▶ _Problem to solve_: Copy each entry precisely as written, and do not carry over the pictures.

▶ _Extracted entries_:
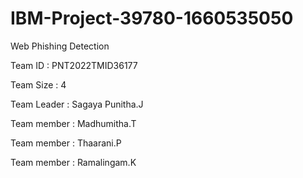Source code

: # IBM-Project-39780-1660535050
Web Phishing Detection

Team ID : PNT2022TMID36177

Team Size : 4

Team Leader : Sagaya Punitha.J

Team member : Madhumitha.T

Team member : Thaarani.P

Team member : Ramalingam.K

▶ _Output below_:
Source code

: # IBM-Project-39780-1660535050
Web Phishing Detection

Team ID : PNT2022TMID36177

Team Size : 4

Team Leader : Sagaya Punitha.J

Team member : Madhumitha.T

Team member : Thaarani.P

Team member : Ramalingam.K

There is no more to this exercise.